In the early 20th century, “dumb” was a word that meant “physically unable to speak.” Power hitter William Hoy was left with profound hearing loss and the inability to speak after a childhood fight with meningitis. So the other players called him Dummy.
This one is just the result of outdated slang. In the 19th century if something looked “like pudding” it meant “weak.” James Galvin was such a dominant pitcher, one who made batters weak like pudding, he earned the nickname Pud.
Harry Davis must have actually not smelled very good to have earned the nickname Stinky because his stats as a first baseman for the Detroit Tigers were pretty good. In 1932, he rung up 159 hits and 74 RBIs.
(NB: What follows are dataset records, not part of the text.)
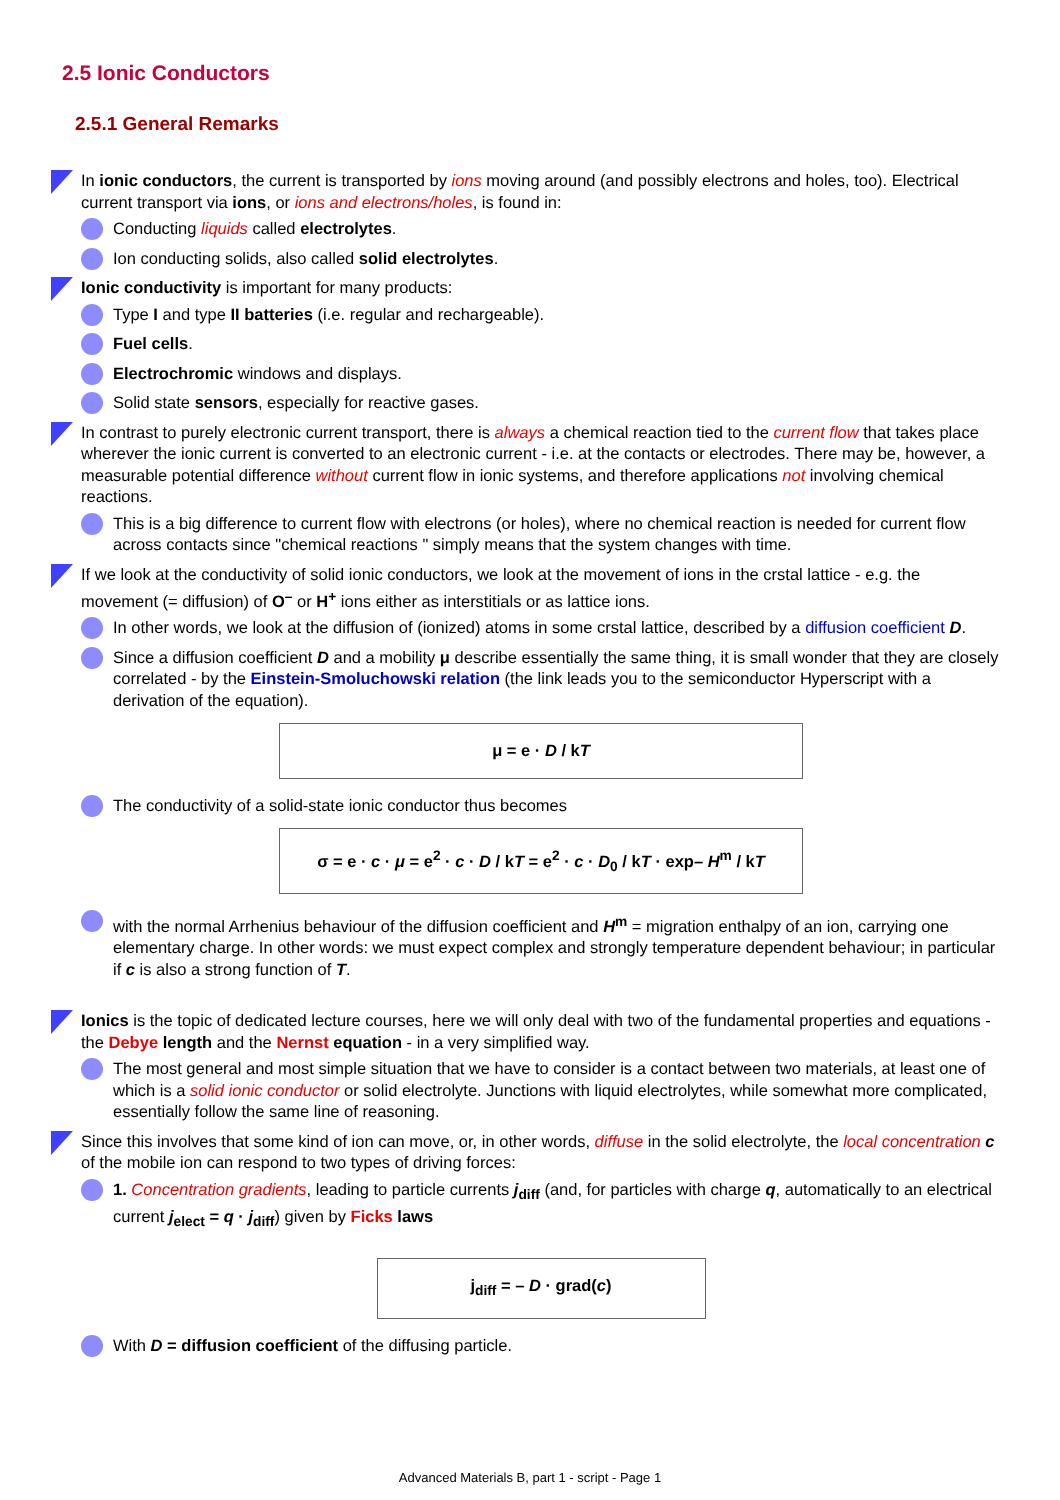2.5 Ionic Conductors
2.5.1 General Remarks
In ionic conductors, the current is transported by ions moving around (and possibly electrons and holes, too). Electrical current transport via ions, or ions and electrons/holes, is found in:
Conducting liquids called electrolytes.
Ion conducting solids, also called solid electrolytes.
Ionic conductivity is important for many products:
Type I and type II batteries (i.e. regular and rechargeable).
Fuel cells.
Electrochromic windows and displays.
Solid state sensors, especially for reactive gases.
In contrast to purely electronic current transport, there is always a chemical reaction tied to the current flow that takes place wherever the ionic current is converted to an electronic current - i.e. at the contacts or electrodes. There may be, however, a measurable potential difference without current flow in ionic systems, and therefore applications not involving chemical reactions.
This is a big difference to current flow with electrons (or holes), where no chemical reaction is needed for current flow across contacts since "chemical reactions " simply means that the system changes with time.
If we look at the conductivity of solid ionic conductors, we look at the movement of ions in the crstal lattice - e.g. the movement (= diffusion) of O<sup>–</sup> or H<sup>+</sup> ions either as interstitials or as lattice ions.
In other words, we look at the diffusion of (ionized) atoms in some crstal lattice, described by a diffusion coefficient D.
Since a diffusion coefficient D and a mobility μ describe essentially the same thing, it is small wonder that they are closely correlated - by the Einstein-Smoluchowski relation (the link leads you to the semiconductor Hyperscript with a derivation of the equation).
μ = e · D / kT
The conductivity of a solid-state ionic conductor thus becomes
σ = e · c · μ = e<sup>2</sup> · c · D / kT = e<sup>2</sup> · c · D<sub>0</sub> / kT · exp– H<sup>m</sup> / kT
with the normal Arrhenius behaviour of the diffusion coefficient and H<sup>m</sup> = migration enthalpy of an ion, carrying one elementary charge. In other words: we must expect complex and strongly temperature dependent behaviour; in particular if c is also a strong function of T.
Ionics is the topic of dedicated lecture courses, here we will only deal with two of the fundamental properties and equations - the Debye length and the Nernst equation - in a very simplified way.
The most general and most simple situation that we have to consider is a contact between two materials, at least one of which is a solid ionic conductor or solid electrolyte. Junctions with liquid electrolytes, while somewhat more complicated, essentially follow the same line of reasoning.
Since this involves that some kind of ion can move, or, in other words, diffuse in the solid electrolyte, the local concentration c of the mobile ion can respond to two types of driving forces:
1. Concentration gradients, leading to particle currents j<sub>diff</sub> (and, for particles with charge q, automatically to an electrical current j<sub>elect</sub> = q · j<sub>diff</sub>) given by Ficks laws
j<sub>diff</sub> = – D · grad(c)
With D = diffusion coefficient of the diffusing particle.
Advanced Materials B, part 1 - script - Page 1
Mordecai Brown lost most of his index finger when it was cut off in a childhood farming accident. Nevertheless, he grew up to be a major-league pitcher (his unique hand was actually said to throw a very difficult to hit curveball). Players gave him the blunt if mean nickname Three Finger.
William Cummings was a star pitcher in the 1870s and is credited with inventing the curveball. He’s in the Hall of Fame under his nickname, Candy. It was Civil War-era slang to call that of a man who was good at his job.
Hall of Fame pitcher Charles Vance is best known as Dazzy Vance. Why? He had a super-fast fastball in the 1920s, led the league in strikeouts seven times, and all in all “dazzled” batters and fans.
Leon Goslin played almost 20 years in the big leagues en route to the Hall of Fame. He was a stellar hitter, but not a great fielder. He’d run after fly balls with his arms waving all around. Teammates thought that those gestures made him look like a goose flapping its wings, hence the nickname, Goose.
While playing in the outfield for the New York Yankees and Washington Senators in the 1920s, Nick Cullop tended to get incensed during games. When he’d get angry, his face would turn bright red, which is why his teammates called him Tomato Face.
Ugly Johnny Dickshot
Johnny Dickshot bopped around pro baseball in the 1930s and 1940s, playing for the Pittsburgh Pirates, New York Giants, and Chicago White Sox. His statistics are just okay, so he made himself memorable in a different way. He proclaimed himself “the ugliest man in baseball.” The nickname Ugly Johnny Dickshot stuck.